Stories spread about Hughes’s, uh, quirks. He apparently wanted Channel 8 so he could watch movies on TV in those days before DVR’s, and he would have the station restart a film if he missed part of it. He subsisted mostly on soup and ice cream, and one of his executives, Burton Cohen, once had to do a special order with Baskin Robbins to satisfy his palate. He canceled the Easter Egg hunt at the Desert Inn because he feared children spreading germs.

But he also helped education. He provided the seed money for the University of Nevada Medical School. His funding bailed out Elko’s failing community college and really did a lot for what is now Great Basin College, as well as the rest of the state’s community colleges. Beyond Nevada, a medical institute in his name has done important research.

And then, in 1970, he was gone. There was a power struggle within his empire. Maheu was fired, and the so-called “Mormon Mafia” took over. Maheu wound up in a prolonged lawsuit against Hughes. So did Hank Greenspun, who eventually won a settlement. Meanwhile, Hughes moved to the Bahamas and other points before dying in 1976 on an airplane heading for a Houston hospital. He had shrunk to about a hundred pounds and had needles broken off in his limbs.

Hughes left no will … or a lot of wills. One gave part of his estate to Melvin Dummar, a rural Nevadan who allegedly found him wandering in the desert. A trial led to the decision that Hughes’s cousins would inherit his estate. William Lummis took over, sold the hotels and casinos, and concentrated on real estate. The biggest result is the award-winning master-planned communities that comprise Summerlin, and several other developments.
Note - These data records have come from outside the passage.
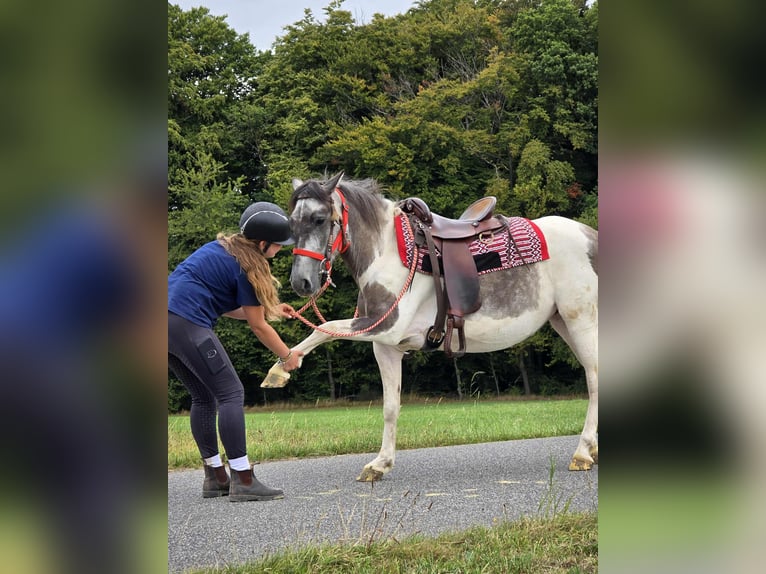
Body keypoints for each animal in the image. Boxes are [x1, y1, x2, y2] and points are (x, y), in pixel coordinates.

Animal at [283, 173, 598, 481]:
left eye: (319, 219)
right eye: (291, 222)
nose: (301, 283)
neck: (389, 253)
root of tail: (590, 236)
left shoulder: (386, 326)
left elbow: (323, 328)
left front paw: (282, 367)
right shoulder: (385, 345)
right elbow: (390, 406)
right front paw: (380, 464)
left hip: (581, 320)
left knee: (593, 378)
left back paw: (582, 453)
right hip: (563, 322)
Hughes left a mixed legacy in Nevada. We’ve talked about some of the good and the bad. Part of the problem is the myth: that he cleared out organized crime. He did no such thing. That was the work of federal, state, and local officials and law enforcement. Hughes did cash out mob ownership at his hotels, and that may have contributed to the process, but some of the same people continued to work for him or at other hotels.

Maybe his biggest contribution was that, as eccentric as he may have been or seemed, he lent more credibility to Nevada when the state needed it. If only he also could have helped himself.